By Joe Sigler
This past month, my dad and I, along with another father-son combination, took a week-long hiking trip up to Isle Royale National Park. Isle Royale is known for two things, its beauty and its seclusion. It took a full day of travel plus a four-hour ferry ride just to get there, and we never left the state. Isle Royale is the least visited National Park in the United States, but it is the most revisited, and that tells you all you need to know about the untapped beauty that was waiting for us.
With today’s society’s obsession with convenience, speed, and instant gratification, it is difficult for me to find time for true relaxation and reflection, but not that week. The routine goes wake up, eat breakfast, pack up, hike, eat lunch, hike some more, set up camp, nap, eat dinner, play cards, watch the sun go down, and do it all over the next day. It is easy to be mindful of your place in the world, or your role in life, when the only thing on your plate is putting one front in front of another or watching some ducks slowly drift past in the bay.
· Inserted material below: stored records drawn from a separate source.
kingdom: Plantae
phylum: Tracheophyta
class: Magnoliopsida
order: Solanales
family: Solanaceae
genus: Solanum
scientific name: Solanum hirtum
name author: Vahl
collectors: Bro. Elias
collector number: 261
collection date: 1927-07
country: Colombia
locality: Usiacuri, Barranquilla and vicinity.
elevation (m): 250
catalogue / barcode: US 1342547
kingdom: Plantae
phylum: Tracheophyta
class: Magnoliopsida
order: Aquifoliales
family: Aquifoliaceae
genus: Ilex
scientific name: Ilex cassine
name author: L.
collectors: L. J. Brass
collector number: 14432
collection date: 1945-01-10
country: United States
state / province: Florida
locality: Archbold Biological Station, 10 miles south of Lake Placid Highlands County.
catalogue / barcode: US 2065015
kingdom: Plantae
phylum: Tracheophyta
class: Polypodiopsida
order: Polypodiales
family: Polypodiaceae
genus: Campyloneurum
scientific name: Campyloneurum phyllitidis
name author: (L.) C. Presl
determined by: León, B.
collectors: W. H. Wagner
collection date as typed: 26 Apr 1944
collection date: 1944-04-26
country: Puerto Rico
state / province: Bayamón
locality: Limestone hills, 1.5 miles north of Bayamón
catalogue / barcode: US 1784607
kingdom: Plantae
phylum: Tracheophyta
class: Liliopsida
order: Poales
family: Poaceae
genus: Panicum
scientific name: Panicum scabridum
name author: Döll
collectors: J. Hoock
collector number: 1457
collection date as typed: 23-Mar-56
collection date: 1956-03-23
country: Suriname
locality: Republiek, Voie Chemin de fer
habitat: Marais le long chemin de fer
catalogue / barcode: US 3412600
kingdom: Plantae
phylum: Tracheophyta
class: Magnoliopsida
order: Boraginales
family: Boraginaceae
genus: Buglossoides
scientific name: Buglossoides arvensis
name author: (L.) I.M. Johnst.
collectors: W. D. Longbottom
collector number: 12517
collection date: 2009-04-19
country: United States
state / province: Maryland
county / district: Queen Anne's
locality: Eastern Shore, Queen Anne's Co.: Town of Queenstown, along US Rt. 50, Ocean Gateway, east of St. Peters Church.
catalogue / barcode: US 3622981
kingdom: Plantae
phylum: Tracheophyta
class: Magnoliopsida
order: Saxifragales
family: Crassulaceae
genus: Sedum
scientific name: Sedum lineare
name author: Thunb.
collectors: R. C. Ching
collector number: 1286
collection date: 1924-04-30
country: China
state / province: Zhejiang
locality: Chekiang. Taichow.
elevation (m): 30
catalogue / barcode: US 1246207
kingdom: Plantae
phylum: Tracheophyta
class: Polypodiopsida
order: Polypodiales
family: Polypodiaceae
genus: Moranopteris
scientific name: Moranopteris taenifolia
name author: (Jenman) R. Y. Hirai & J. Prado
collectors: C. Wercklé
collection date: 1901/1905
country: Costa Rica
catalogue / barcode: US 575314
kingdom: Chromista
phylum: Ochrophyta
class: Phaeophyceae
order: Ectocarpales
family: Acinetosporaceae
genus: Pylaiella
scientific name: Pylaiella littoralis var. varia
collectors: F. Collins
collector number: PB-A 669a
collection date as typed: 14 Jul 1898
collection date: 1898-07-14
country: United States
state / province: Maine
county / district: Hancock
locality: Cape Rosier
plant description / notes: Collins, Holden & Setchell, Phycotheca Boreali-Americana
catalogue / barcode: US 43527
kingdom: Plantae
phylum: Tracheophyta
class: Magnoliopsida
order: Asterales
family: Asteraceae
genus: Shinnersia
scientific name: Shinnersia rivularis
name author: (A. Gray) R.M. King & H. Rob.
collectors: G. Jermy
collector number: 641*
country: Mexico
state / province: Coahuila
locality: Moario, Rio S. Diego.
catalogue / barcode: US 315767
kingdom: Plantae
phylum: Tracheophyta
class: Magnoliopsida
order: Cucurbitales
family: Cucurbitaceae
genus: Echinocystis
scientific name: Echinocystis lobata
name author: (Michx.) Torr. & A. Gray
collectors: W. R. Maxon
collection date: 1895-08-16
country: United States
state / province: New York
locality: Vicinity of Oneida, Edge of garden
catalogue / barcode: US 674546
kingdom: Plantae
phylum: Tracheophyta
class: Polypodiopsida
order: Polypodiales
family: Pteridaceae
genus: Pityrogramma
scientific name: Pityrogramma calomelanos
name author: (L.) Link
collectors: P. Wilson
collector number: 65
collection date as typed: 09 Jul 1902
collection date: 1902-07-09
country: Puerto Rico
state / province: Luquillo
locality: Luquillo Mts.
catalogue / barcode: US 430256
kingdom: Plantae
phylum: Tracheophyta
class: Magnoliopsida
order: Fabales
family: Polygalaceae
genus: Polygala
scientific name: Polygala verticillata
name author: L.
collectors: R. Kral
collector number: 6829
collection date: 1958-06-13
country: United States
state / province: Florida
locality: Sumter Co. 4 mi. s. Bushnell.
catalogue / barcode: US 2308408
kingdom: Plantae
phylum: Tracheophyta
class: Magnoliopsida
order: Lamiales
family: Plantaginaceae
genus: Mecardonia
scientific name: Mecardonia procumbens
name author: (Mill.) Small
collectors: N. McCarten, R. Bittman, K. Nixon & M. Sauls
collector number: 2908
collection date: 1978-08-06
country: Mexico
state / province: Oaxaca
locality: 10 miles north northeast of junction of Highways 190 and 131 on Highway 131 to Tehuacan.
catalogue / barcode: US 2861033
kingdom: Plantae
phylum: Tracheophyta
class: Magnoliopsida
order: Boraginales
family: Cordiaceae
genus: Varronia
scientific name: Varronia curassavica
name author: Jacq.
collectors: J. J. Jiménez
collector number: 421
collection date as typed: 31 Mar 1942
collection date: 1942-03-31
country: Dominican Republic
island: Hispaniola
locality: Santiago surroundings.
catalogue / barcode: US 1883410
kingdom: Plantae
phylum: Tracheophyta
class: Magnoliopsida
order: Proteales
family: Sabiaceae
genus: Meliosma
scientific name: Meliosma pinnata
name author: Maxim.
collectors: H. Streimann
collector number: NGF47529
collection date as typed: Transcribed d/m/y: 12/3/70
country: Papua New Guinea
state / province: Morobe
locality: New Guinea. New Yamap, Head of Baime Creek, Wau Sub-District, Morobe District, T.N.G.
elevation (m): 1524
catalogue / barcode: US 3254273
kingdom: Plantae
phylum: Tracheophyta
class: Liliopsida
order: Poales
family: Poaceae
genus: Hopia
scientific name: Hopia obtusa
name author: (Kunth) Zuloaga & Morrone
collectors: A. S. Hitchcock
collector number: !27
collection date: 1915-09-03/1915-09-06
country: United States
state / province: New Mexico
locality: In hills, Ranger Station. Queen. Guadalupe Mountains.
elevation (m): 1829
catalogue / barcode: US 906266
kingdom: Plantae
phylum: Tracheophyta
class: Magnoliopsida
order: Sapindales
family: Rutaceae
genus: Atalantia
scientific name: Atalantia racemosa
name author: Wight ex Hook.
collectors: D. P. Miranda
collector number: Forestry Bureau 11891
Being away from the hustle and bustle for a week was incredibly refreshing, a time to take my mind off of any problems I was having, and just unwind. Where else will you go a week seeing more moose than cell phones, more otters than automobiles, more days of hiking up mountains than bars of cell phone service, and more fresh air and peace and quiet than anywhere else. That trip reminded me to appreciate the little things, and be more mindful of what is really going on around me.